PROVIDED TEXT
# # # # #
Normally when I've had to clean these things up I start in Safe Mode, run HijackThis to disable the offending process from starting up automatically and then reboot and run scanners (adaware lately) to clean things up.

This time though, the friggin' thing even runs in safe mode. I'm in safe mode, but after a few seconds the trojan app pops up, and I can't connect to the Internet because of the same proxy junk that it has. Soooooo....my questions:

  1. My plan now I guess is to run a bootable AVG cd and see if that can clean it, but I haven't had luck with that in the past, leading to..

  2. This is now the third infection like this in as many weeks from people I know. All computers were supposedly either running MS Security Essentials or AVG - are those just not catching whatever this is before it does damage and they suck, or is something else going on?

  3. Speaking of AVG, I tried running the bootable CD on another infected computer awhile back and it didn't find anything. It wasn't until I did the hijackthis stuff until I had success cleaning things.

  4. How is this thing running in safe mode even? And how can I disable startup items in that case? I didn't see anything funny when running msconfig, but maybe I missed it. I didn't have hijackthis on me when I was looking at it tonight so I'll try running that next and see what happens, but since the trojan is running even in safe mode I'm not confident it won't kill that when I try and run it.

Any thoughts or ideas? Thanks!
# # # # #
DATA UNDER STUDY
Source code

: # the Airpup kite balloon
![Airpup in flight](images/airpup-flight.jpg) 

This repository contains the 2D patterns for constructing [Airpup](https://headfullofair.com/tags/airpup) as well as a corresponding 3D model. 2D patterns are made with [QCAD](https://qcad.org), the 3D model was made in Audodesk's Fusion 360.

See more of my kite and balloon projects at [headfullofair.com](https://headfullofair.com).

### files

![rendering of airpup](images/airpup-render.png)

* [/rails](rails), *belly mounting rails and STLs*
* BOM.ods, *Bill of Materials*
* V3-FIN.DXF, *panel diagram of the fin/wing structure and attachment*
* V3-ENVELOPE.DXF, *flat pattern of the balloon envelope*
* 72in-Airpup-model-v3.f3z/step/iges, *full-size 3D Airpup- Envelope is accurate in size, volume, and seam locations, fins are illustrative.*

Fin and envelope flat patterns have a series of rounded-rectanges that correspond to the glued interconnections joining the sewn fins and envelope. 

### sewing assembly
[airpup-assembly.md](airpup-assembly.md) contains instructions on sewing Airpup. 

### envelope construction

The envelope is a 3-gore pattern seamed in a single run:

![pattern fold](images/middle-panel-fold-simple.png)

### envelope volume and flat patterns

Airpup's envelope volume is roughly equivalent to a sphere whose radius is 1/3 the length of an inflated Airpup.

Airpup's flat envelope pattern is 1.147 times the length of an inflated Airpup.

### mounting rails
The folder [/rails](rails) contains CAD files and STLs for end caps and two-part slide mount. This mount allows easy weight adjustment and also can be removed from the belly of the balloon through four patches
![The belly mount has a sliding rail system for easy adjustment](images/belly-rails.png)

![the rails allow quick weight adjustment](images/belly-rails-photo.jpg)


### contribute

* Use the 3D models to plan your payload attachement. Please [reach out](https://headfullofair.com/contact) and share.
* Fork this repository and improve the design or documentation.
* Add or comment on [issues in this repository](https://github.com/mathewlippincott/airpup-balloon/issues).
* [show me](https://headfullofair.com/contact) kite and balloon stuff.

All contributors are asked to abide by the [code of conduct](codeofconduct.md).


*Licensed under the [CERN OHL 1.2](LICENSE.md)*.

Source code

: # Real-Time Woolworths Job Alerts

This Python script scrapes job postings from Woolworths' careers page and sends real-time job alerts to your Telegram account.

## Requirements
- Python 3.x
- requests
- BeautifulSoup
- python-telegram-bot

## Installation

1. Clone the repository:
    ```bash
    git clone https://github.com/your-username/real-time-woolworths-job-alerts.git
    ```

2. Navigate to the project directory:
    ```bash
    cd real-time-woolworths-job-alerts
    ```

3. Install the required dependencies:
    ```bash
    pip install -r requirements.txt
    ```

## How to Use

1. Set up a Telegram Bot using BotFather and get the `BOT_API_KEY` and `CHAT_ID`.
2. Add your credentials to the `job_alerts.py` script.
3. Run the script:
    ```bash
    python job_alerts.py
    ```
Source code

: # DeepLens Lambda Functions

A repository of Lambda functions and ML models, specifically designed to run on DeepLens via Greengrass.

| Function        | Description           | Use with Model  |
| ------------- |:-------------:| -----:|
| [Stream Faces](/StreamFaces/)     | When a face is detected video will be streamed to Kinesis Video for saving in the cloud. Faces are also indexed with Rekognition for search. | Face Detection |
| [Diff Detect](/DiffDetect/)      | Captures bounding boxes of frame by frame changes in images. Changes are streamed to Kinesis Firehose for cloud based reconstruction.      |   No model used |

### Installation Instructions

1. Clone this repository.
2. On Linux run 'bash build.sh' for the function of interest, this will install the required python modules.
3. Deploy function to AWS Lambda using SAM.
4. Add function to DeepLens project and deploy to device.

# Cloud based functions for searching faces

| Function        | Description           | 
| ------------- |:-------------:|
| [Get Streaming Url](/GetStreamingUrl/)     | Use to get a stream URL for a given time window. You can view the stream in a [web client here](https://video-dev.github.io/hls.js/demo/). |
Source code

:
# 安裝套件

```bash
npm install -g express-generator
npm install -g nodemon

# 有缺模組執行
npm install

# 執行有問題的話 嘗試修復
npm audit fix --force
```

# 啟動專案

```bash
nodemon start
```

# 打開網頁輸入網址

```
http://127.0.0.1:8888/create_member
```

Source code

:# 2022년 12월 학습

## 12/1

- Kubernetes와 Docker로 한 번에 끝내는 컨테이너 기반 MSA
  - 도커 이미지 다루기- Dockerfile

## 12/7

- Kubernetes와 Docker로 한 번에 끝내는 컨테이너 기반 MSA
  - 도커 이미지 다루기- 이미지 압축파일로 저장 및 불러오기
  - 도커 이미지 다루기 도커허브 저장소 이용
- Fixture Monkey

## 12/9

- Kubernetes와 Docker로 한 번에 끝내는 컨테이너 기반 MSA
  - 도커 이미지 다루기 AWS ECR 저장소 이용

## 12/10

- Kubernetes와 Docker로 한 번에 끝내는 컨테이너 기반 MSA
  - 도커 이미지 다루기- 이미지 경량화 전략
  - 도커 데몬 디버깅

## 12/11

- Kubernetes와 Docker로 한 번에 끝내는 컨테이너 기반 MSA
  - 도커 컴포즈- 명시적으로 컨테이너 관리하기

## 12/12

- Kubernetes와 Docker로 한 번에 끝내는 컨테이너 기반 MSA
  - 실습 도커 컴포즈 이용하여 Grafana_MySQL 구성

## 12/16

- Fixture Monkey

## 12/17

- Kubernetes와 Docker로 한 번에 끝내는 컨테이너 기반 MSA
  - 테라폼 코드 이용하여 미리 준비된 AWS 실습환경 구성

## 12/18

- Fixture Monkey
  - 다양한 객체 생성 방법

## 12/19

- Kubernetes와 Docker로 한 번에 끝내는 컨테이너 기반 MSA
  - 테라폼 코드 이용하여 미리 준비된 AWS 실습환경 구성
# # # # #
WORK INSTRUCTIONS
1. In the post about the trojan, what security software were the infected computers supposedly running?
2. Print the part of the post about the trojan that begins at the words "3. Speaking of" and stops after "and run it.".
3. Name every software program mentioned in the post about the trojan.

SOLUTIONS IN ORDER
1. MS Security Essentials or AVG.

2.
3. Speaking of AVG, I tried running the bootable CD on another infected computer awhile back and it didn't find anything. It wasn't until I did the hijackthis stuff until I had success cleaning things.

  4. How is this thing running in safe mode even? And how can I disable startup items in that case? I didn't see anything funny when running msconfig, but maybe I missed it. I didn't have hijackthis on me when I was looking at it tonight so I'll try running that next and see what happens, but since the trojan is running even in safe mode I'm not confident it won't kill that when I try and run it.

3.
HijackThis
adaware
AVG
MS Security Essentials
msconfig